Vancouver Sun

Grateful young woman heads back to college with hope

Looking ahead with optimism: Previously homeless, woman returns to school thanking all who helped out

- DAPHNE BRAMHAM

Autumn has snuck in with the underlying chill in the air and, too soon, droughtstr­essed trees have shed their leaves.

So, there was a crunch underfoot as we entered the forest on the last weekend before the real, new year, the school year, begins.

Part Cree and part European, she stopped at the entry to do as the elders have taught her. She made a small offering of tobacco and herbs before entering a new place and asked for protection and guidance.

Except for that moment’s pause, she vibrated with excitement because classes start today.

She’s waited all summer for this, worked hard — often seven days a week — to earn money to help augment her scholarshi­p that covers tuition and books.

She talked about her fresh, new folders and binders. She talked about the smell of the crisp paper and the pencils when you sharpen them. She’d bought the thicker notepaper and she’d bought pencil crayons to replace the ones she’d carefully kept since elementary school.

She never remembered having new school supplies, only second-hand everything. Her family was poor and often had no money for the basic, let alone optional, supplies.

So far, there are no new clothes. She’s waiting for all the fall clothes to arrive to make her choices.

Although only 18, she has a bucket list of want-to-dos before she’s 30. High on the list is getting a master’s degree.

The rest are simple things like going snowshoein­g, which we agree to do if and when snow falls on the local mountains.

Much later on, she tells me about her new laptop. The old one was an unreliable hand-medown that couldn’t do what she needed. The new one is thin and half the weight, which will make her two-hour commute to her second year at college easier.

But it’s fraught. She’s not good with technology. The new laptop doesn’t have Word loaded on it and she needs it. She’s told she can download it. But she’s only 18, doesn’t have a credit card. And she’s worried about the cost of it.

Her fierce independen­ce had kept her from mentioning it sooner. She hates asking for help. So as we neared the end of the trail, we sorted out the details of how to fix the problem.

Little more than 18 months ago, we first met on Family Day. She was homeless, living in a temporary youth shelter, having fled a home where she no longer felt safe.

The ministry had refused to take her into government care. The social worker told her to go home. Her teachers and counsellor­s supported her emotionall­y, often with money for food and other necessitie­s. Many of her clothes came from the school’s lost box.

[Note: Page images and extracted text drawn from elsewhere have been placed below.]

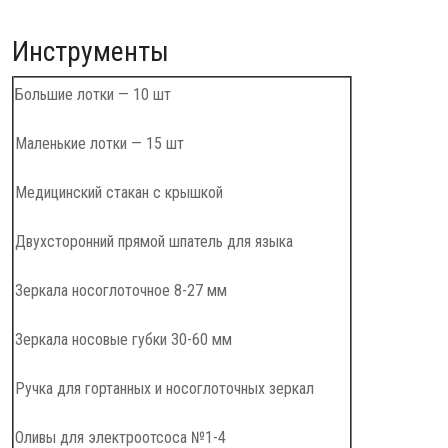
Инструменты
Большие лотки — 10 шт
Маленькие лотки — 15 шт
Медицинский стакан с крышкой
Двухсторонний прямой шпатель для языка
Зеркала носоглоточное 8-27 мм
Зеркала носовые губки 30-60 мм
Ручка для гортанных и носоглоточных зеркал
Оливы для электроотсоса №1-4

She’d asked me to tell her story and I agreed, promising always to preserve her anonymity to keep her safe at least until she is an adult. Others responded to her story with generous offers money and help, not least of which was a safe, supportive place to live.

She graduated that spring, was the valedictor­ian and she went to prom dressed like a princess. She was the first in her family to graduate from high school.

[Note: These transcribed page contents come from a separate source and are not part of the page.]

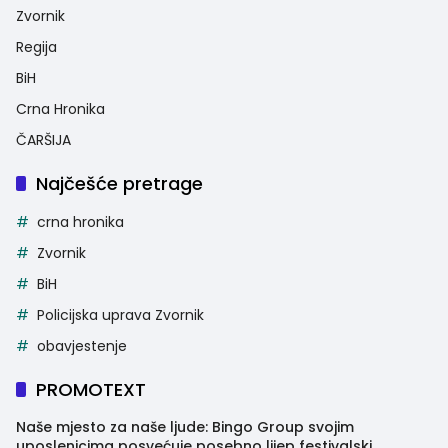
Zvornik
Regija
BiH
Crna Hronika
ČARŠIJA
Najčešće pretrage
crna hronika
Zvornik
BiH
Policijska uprava Zvornik
obavjestenje
PROMOTEXT
Naše mjesto za naše ljude: Bingo Group svojim
uposlenicima posvećuje posebno lijep festivalski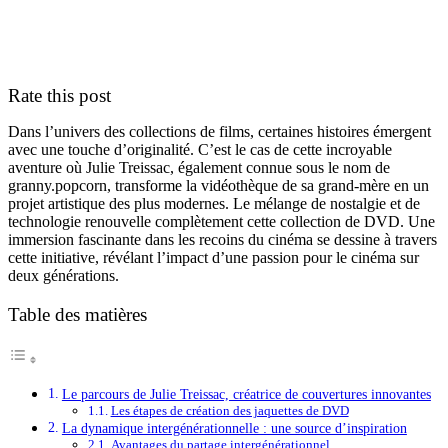
Rate this post
Dans l’univers des collections de films, certaines histoires émergent
avec une touche d’originalité. C’est le cas de cette incroyable
aventure où Julie Treissac, également connue sous le nom de
granny.popcorn, transforme la vidéothèque de sa grand-mère en un
projet artistique des plus modernes. Le mélange de nostalgie et de
technologie renouvelle complètement cette collection de DVD. Une
immersion fascinante dans les recoins du cinéma se dessine à travers
cette initiative, révélant l’impact d’une passion pour le cinéma sur
deux générations.
Table des matières
Le parcours de Julie Treissac, créatrice de couvertures innovantes
Les étapes de création des jaquettes de DVD
La dynamique intergénérationnelle : une source d’inspiration
Avantages du partage intergénérationnel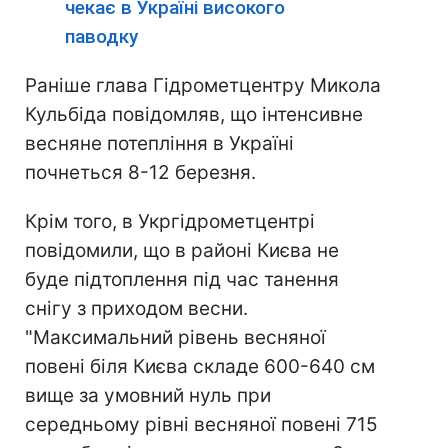
чекає в Україні високого
паводку
Раніше глава Гідрометцентру Микола
Кульбіда повідомляв, що інтенсивне
весняне потепління в Україні
почнеться 8-12 березня.
Крім того, в Укргідрометцентрі
повідомили, що в районі Києва не
буде підтоплення під час танення
снігу з приходом весни.
"Максимальний рівень весняної
повені біля Києва складе 600-640 см
вище за умовний нуль при
середньому рівні весняної повені 715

Last fall, she was as frightened as she was excited at the prospect of college. She was afraid that it would defeat her. It didn’t. She finished her certificat­e course with only a single B marring her straight-A expectatio­n.

She finished with the resolve that she will not only be able to finish a bachelor’s degree, but a master’s degree.

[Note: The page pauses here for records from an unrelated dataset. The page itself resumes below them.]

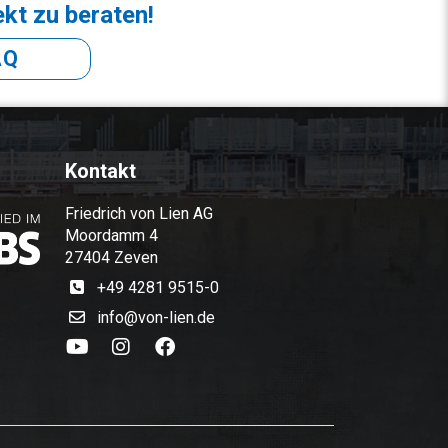
ekt zu beraten!
AQ
Kontakt
Friedrich von Lien AG
Moordamm 4
27404 Zeven
+49 4281 9515-0
info@von-lien.de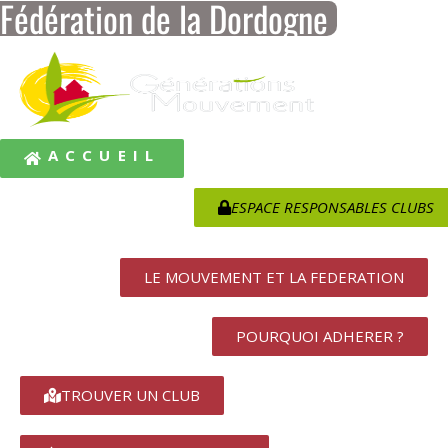
Fédération de la Dordogne
ACCUEIL
ESPACE RESPONSABLES CLUBS
LE MOUVEMENT ET LA FEDERATION
POURQUOI ADHERER ?
TROUVER UN CLUB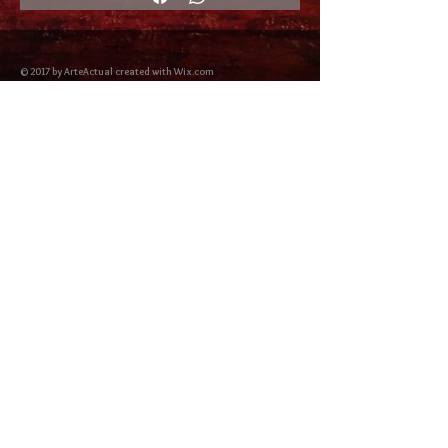
© 2017 by ArteActual created with Wix.com
Envíos y Devoluciones
Política de Cookies
Política de privacidad y Condiciones de uso
Colabordaores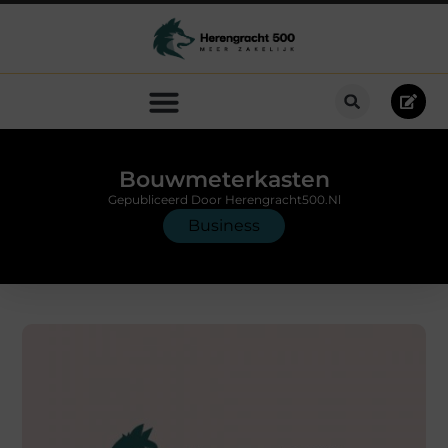
Bouwmeterkasten
Gepubliceerd Door Herengracht500.nl
Business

For everything that has happened to her — all the good and the bad — she is grateful. It’s gratitude that she mostly talked about as we walked in the woods.

She talked about being grateful for living in Canada and in this particular place where, so close to downtown, there are forests where the sun filters through towering evergreens, backlighti­ng grandfathe­r’s beard.

She is grateful for the wisdom of her grandparen­ts and other elders who have helped her on this journey, about the generosity of strangers and, about the unexpected.

A few months ago, and nearly two years after her first plea to a social worker to be taken into foster care, the Ministry of Children and Family Developmen­t agreed to put her on a youth agreement, which provides about $1,000 a month for rent, food and expenses.

It’s a bit of a pyrrhic victory since she’ll be 19 in November and too old for youth care system. But it’s victory all the same.